On Mon 21 Feb 2011 16:42 +0100, Dieter Plaetinck wrote:
On Mon, 21 Feb 2011 16:35:33 +0100 Lukas Fleischer firstname.lastname@example.org wrote:
On Mon, Feb 21, 2011 at 03:46:47PM +0100, Dieter Plaetinck wrote:
On Mon, 21 Feb 2011 14:50:39 +0100 Lukas Fleischer email@example.com wrote:
The only issue that might affect the end users as well is "ZIP bombs". Most users will probably notice such a thing before it is entirely extracted, just interrupt tar(1)/gzip(1) and send a removal request to aur-general, however.

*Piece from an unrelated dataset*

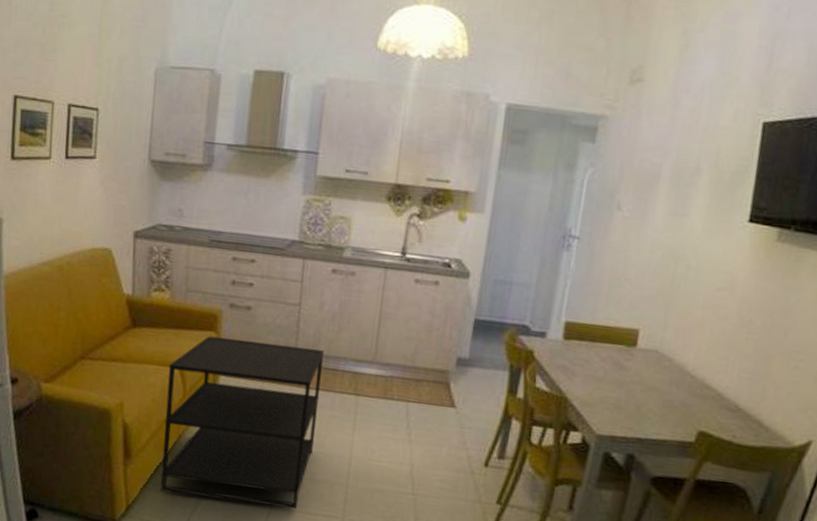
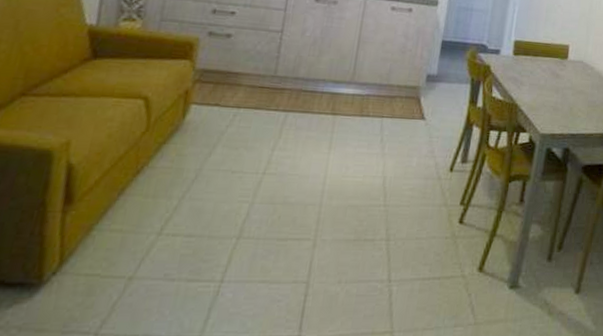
side table: present [160,336,324,509] -> none [107,64,304,238]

hmmm. some good points. I guess I could try the suggested approach and see how I like it. However, now that you bring up the "zip bombs", do you think it's feasible to scan for them serverside without compromising security and/or making things needlessly complicated? it would be useful for clients if that one aspect could be filtered out in advance.
I don't think this is possible without decompressing the tarball which is again vulnerable to (D)DoS.

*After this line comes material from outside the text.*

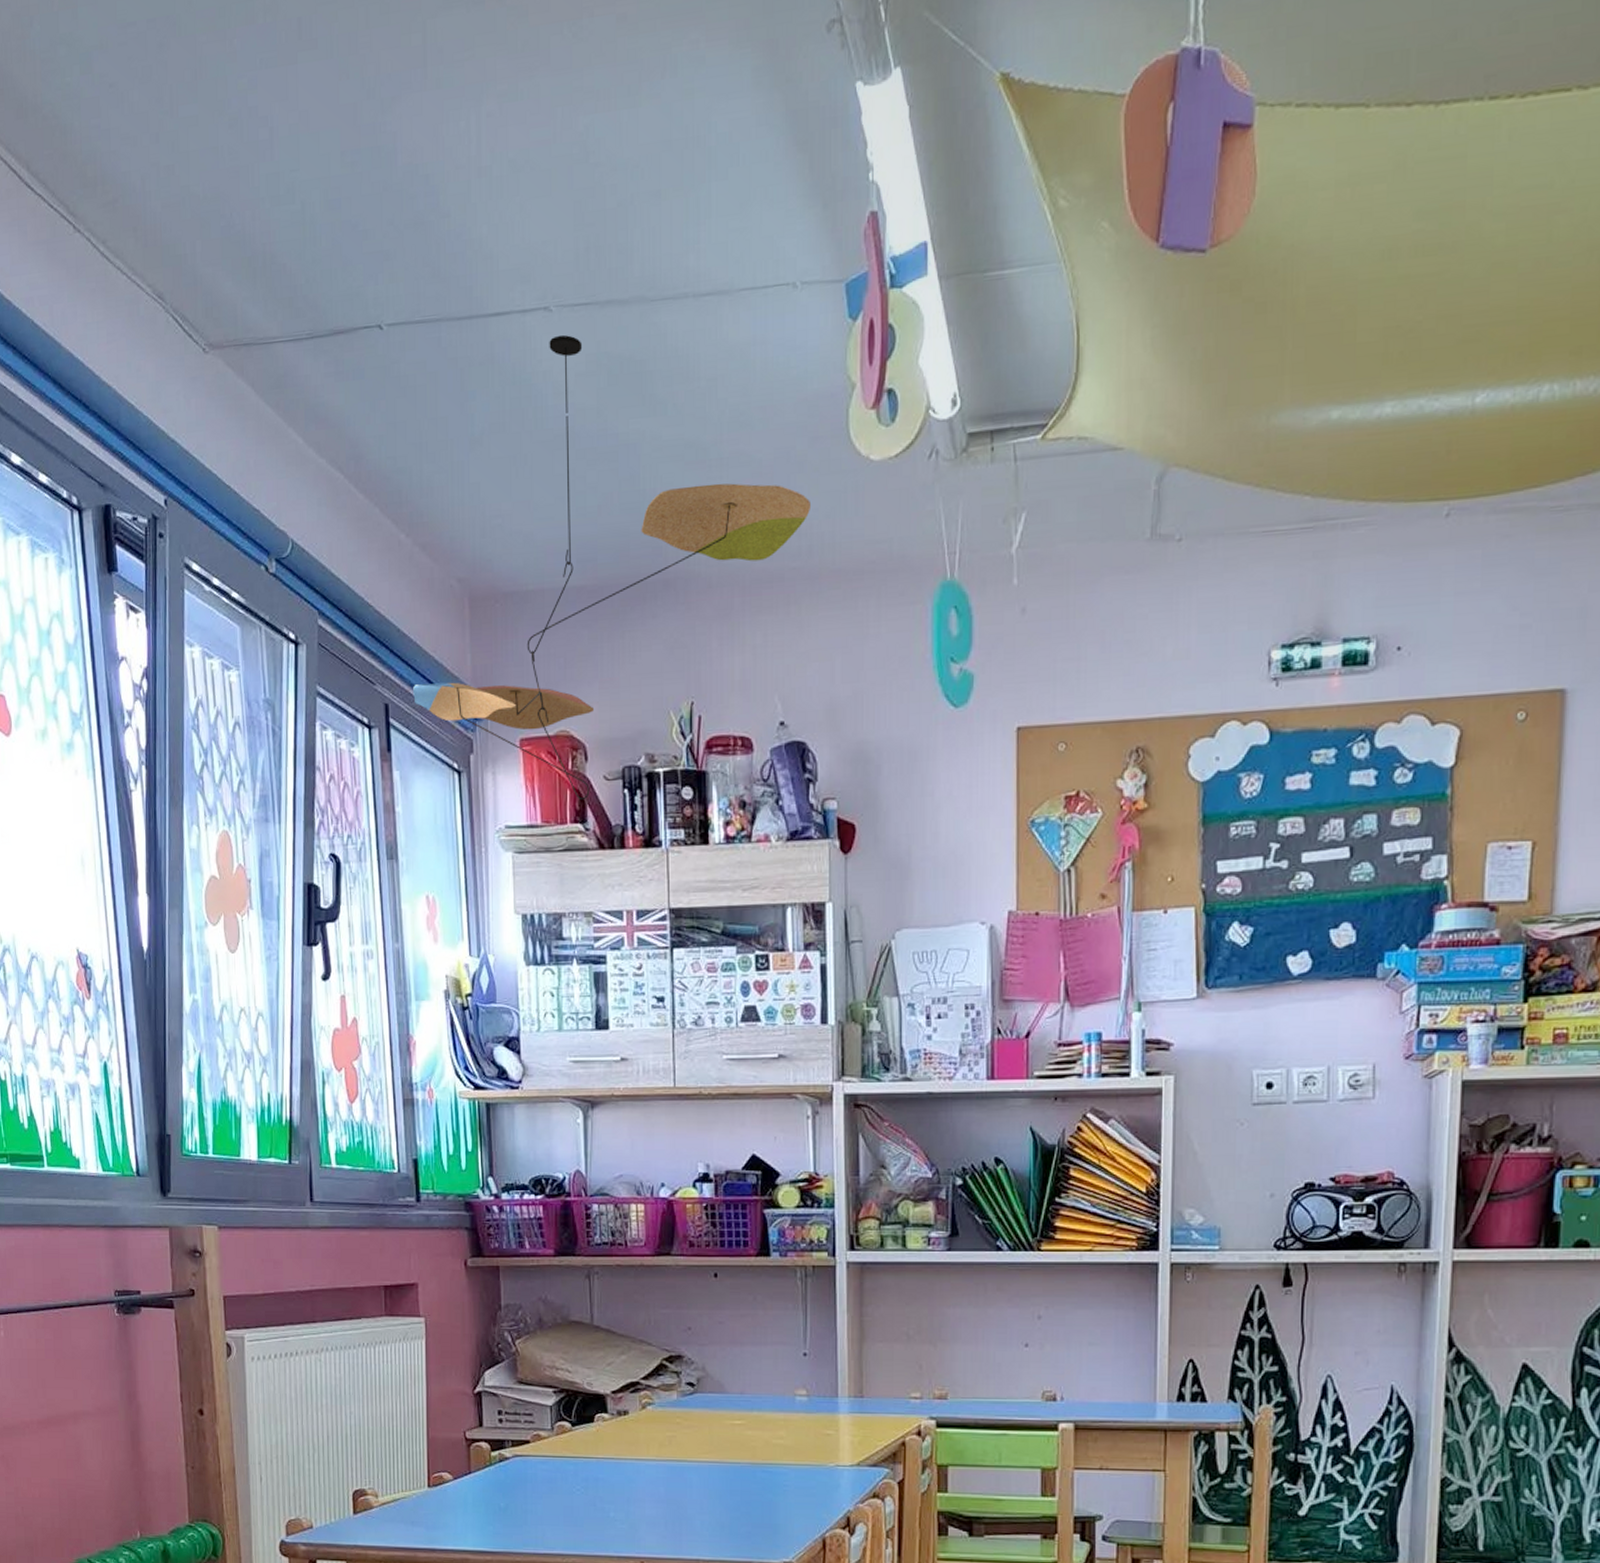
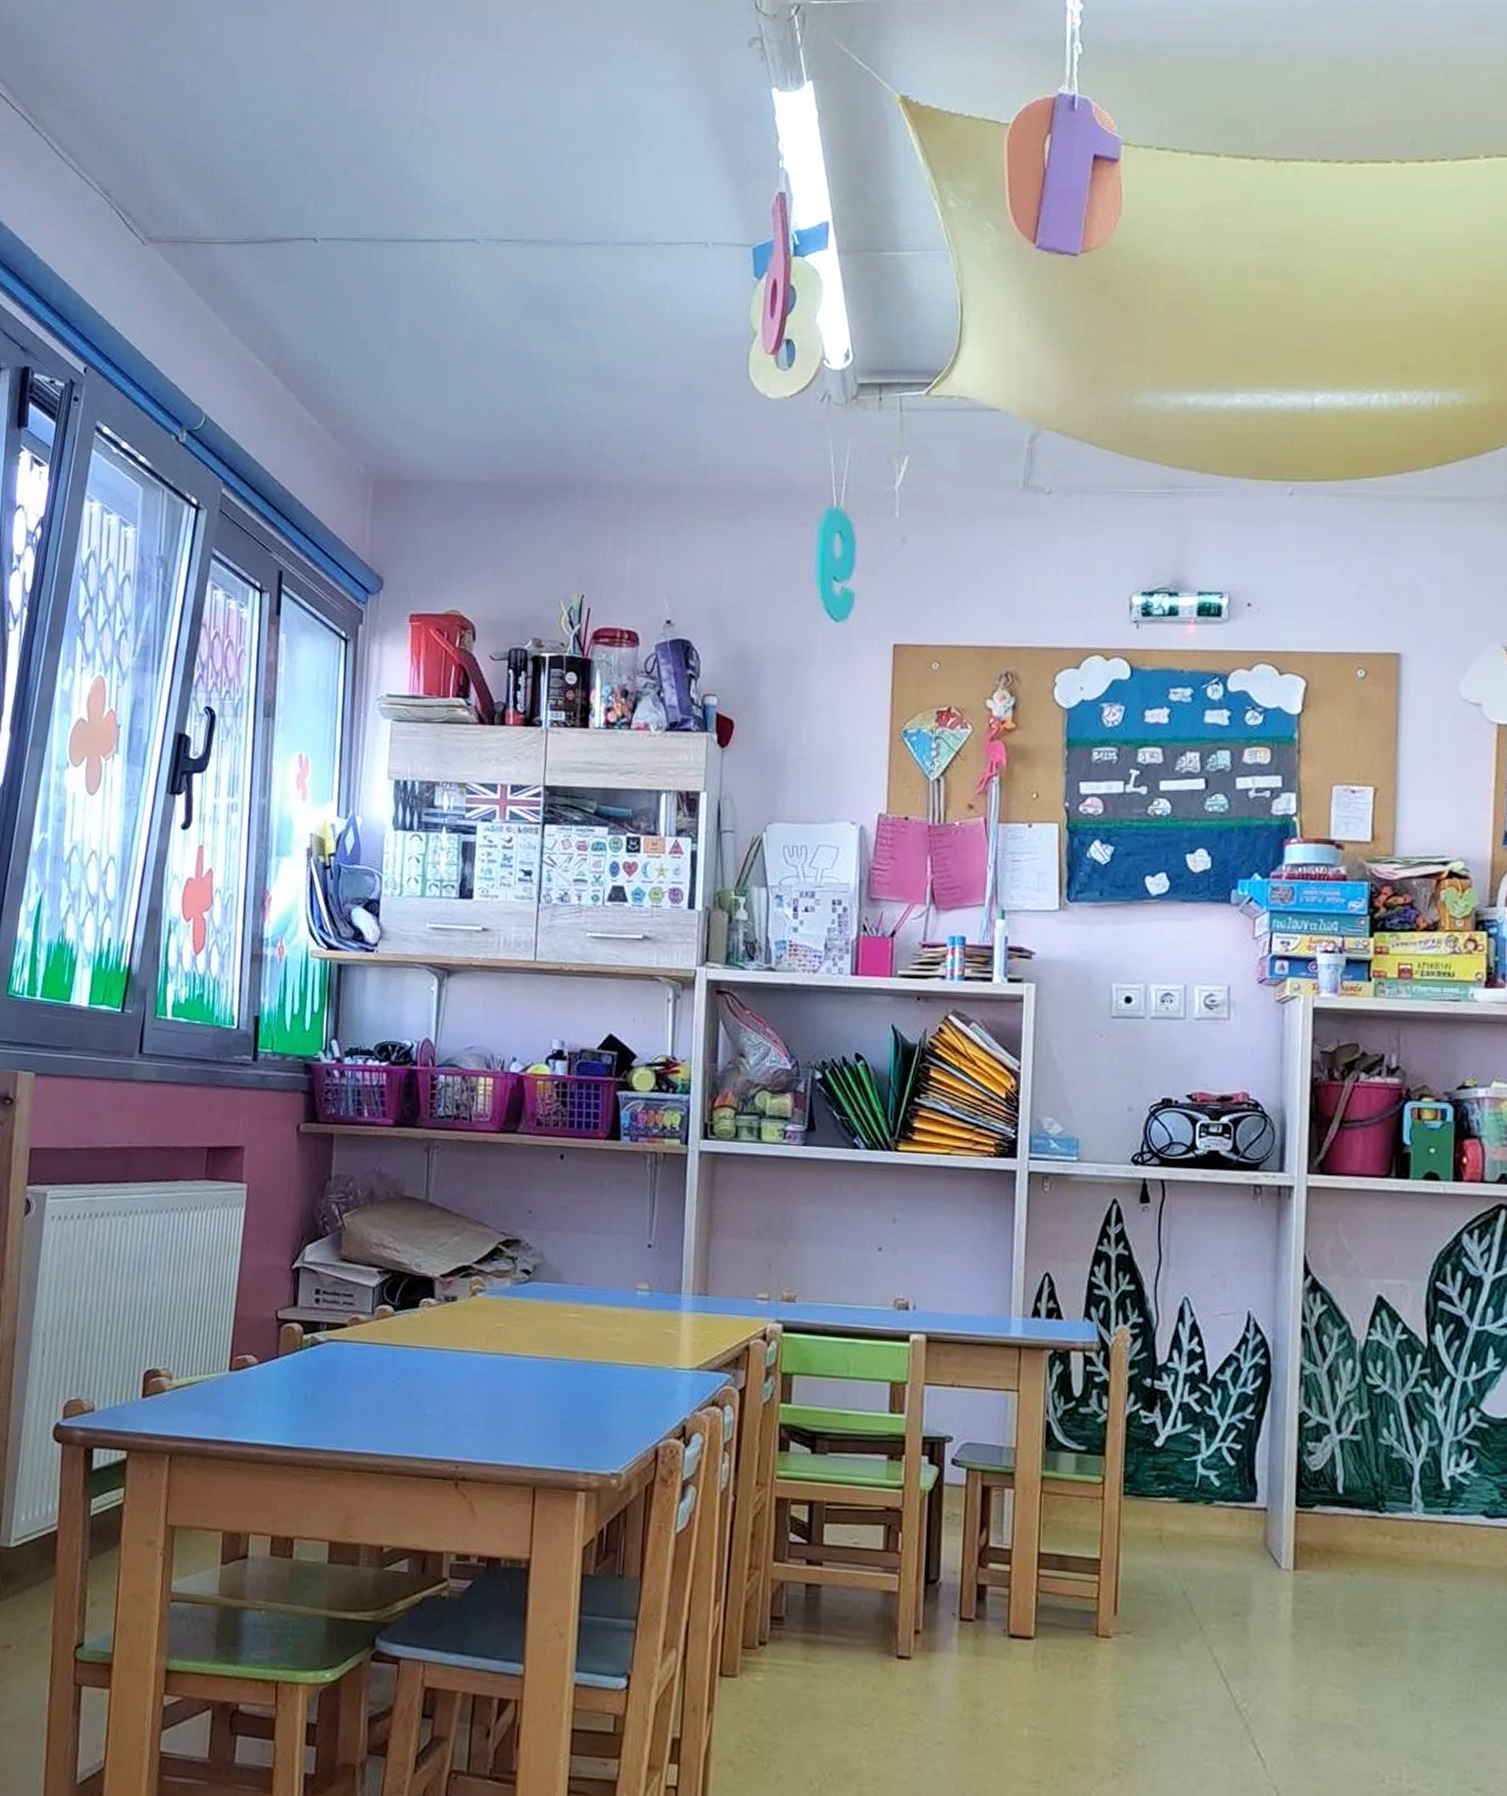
ceiling mobile: present [413,334,810,801] -> none [308,264,709,677]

hmm maybe we mean different things. you are talking about exhausting ram/cpu/time, right? http://en.wikipedia.org/wiki/Zip_bomb In that case, sure, just leave it to the client. the problem is trivial enough.

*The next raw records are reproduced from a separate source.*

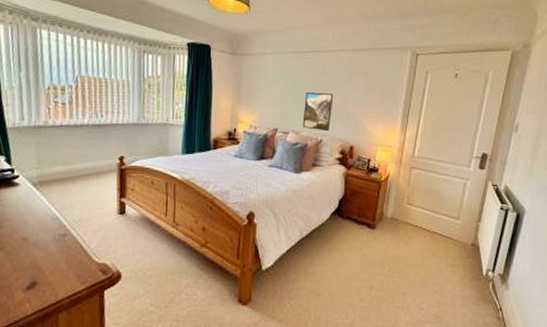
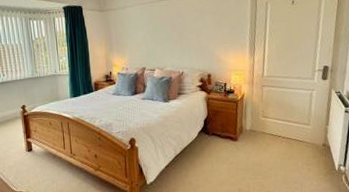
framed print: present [302,91,334,132] -> none [165,32,189,65]

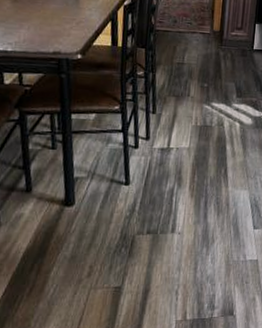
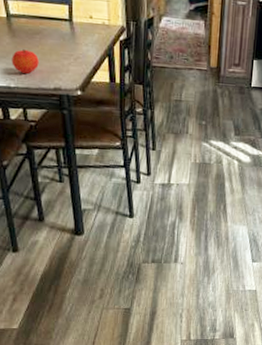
fruit: none [10,12,40,38] -> present [12,48,39,74]

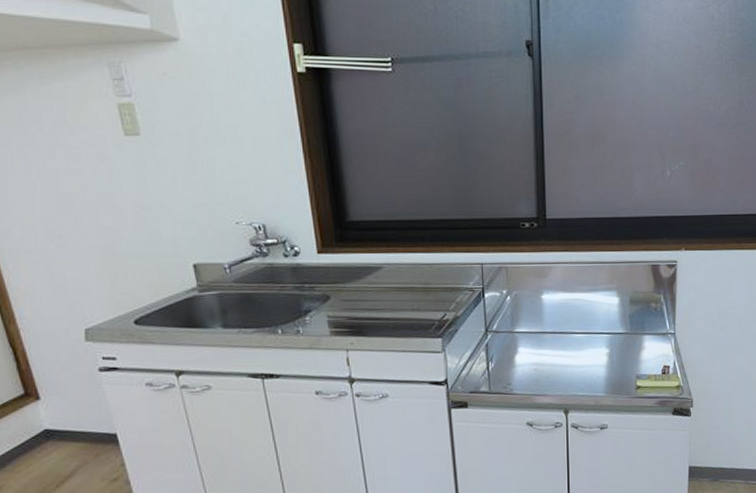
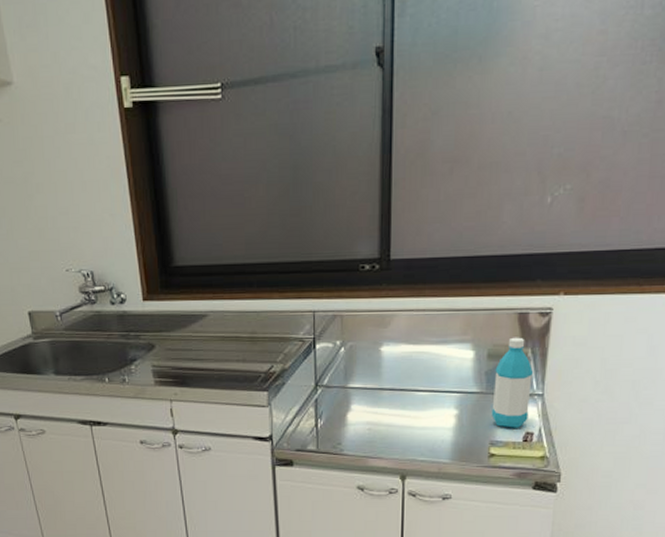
water bottle: none [636,285,666,363] -> present [491,337,534,428]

I was talking about bad filenames (like ../../foo, /foo, /root/foobar, /tmpl/blah, and whatever else is posible) that might be prevented with `tar -t`
Yeah I was thinking we could be more strict about the source package format as well. For example rejecting any that have src or pkg directories. Those often contain upstream source code our actual builds by mistake. I think that's mostly from old packages where the uploader didn't use makepkg --source.